= Cathrine Winnes =

Norwegian conductor (born 1977)

Cathrine Winnes, born 1977, is a Norwegian music conductor.

==Career==
Winnes studied music pedagogy and classic saxophone at Norwegian Academy of Music (2000) and conducting at Royal College of Music, Stockholm (2002) under the Professor Jorma Panula, and Norwegian Academy of Music (2004) with teachers Ole Kristian Ruud and Per Sigmund Thorp among others. She has graduated with a master's degree in orchestral conducting.
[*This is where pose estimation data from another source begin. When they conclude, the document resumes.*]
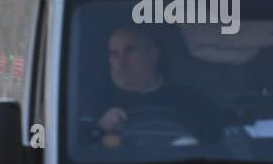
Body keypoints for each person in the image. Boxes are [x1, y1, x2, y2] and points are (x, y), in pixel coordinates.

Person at [92, 25, 220, 143]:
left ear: (153, 54)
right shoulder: (96, 104)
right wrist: (100, 129)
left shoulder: (192, 101)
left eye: (130, 51)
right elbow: (83, 149)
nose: (122, 62)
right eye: (114, 54)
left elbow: (219, 149)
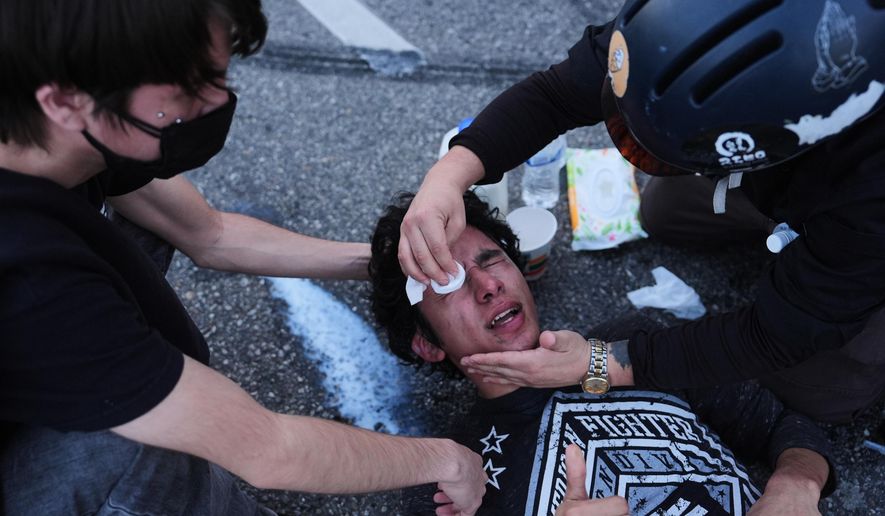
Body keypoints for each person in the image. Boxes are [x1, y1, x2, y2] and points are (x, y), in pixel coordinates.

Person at [0, 1, 486, 514]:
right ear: (65, 100)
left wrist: (388, 262)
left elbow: (209, 234)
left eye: (218, 74)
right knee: (134, 446)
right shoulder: (29, 277)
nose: (215, 102)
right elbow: (267, 449)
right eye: (186, 89)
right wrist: (445, 461)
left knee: (143, 226)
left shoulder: (56, 132)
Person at [396, 0, 885, 423]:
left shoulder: (866, 195)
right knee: (662, 211)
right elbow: (556, 96)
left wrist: (602, 364)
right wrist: (451, 173)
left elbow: (775, 337)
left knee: (815, 395)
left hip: (860, 230)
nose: (488, 287)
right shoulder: (683, 24)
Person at [370, 192, 834, 515]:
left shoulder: (631, 343)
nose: (488, 285)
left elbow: (783, 425)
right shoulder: (445, 480)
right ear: (427, 344)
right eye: (449, 282)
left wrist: (796, 485)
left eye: (491, 260)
She has conducted several of the Norwegian professional orchestras: Oslo Philharmonic, Norwegian Radio Orchestra, Trondheim Symphony Orchestra, Norwegian Arctic Philharmonic Orchestra in Tromsø and all of Norway's professional military orchestras.

She has been guest conductor in Odense Symphony Orchestra in Denmark, Helsingborg's Symphony Orchestra in Sweden, the National Opera Orchestra of Estonia and in August 2013 she became the principal conductor at Östgöta Blåsarsymfoniker.
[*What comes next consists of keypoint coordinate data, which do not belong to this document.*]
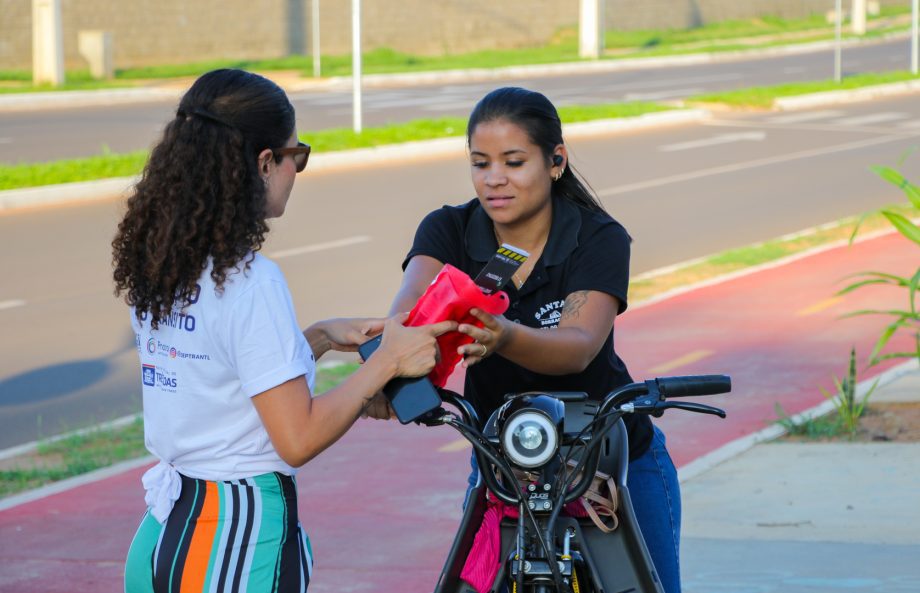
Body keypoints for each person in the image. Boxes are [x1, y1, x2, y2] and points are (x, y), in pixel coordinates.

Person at [112, 68, 454, 593]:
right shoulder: (251, 281)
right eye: (298, 155)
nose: (298, 169)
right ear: (264, 162)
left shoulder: (163, 261)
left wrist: (314, 338)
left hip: (165, 525)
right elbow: (298, 438)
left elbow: (218, 380)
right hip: (232, 536)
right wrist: (388, 361)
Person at [389, 87, 683, 593]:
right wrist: (390, 346)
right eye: (480, 163)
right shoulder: (448, 230)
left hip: (614, 463)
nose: (494, 178)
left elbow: (579, 345)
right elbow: (410, 313)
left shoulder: (597, 236)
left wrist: (502, 336)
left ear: (556, 162)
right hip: (505, 468)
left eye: (514, 161)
Winnes is the artistic director at the Symphony Orchestra at the University of Oslo and in 2008 she started to work as a lecturer in conducting at the Norwegian Academy of Music.

In 2015, she conducted the world premiere of Cecilie Ore’s opera Adam and Eve at the Bergen International Festival and the Ultima Oslo Contemporary Music Festival. She has also took part in the Ultima Festival in 2016, where she conducted for the Oslo Philharmonic Orchestra, in the world premiere of Trond Reinholdsens Piano Concerto.
In 2016 she led the Swedish Radio Symphony Orchestra choirs Christmas Concert, broadcasting on Swedish television SVT.
In Autumn 2017, she made her debut with the Royal Philharmonic Orchestra in Stockholm.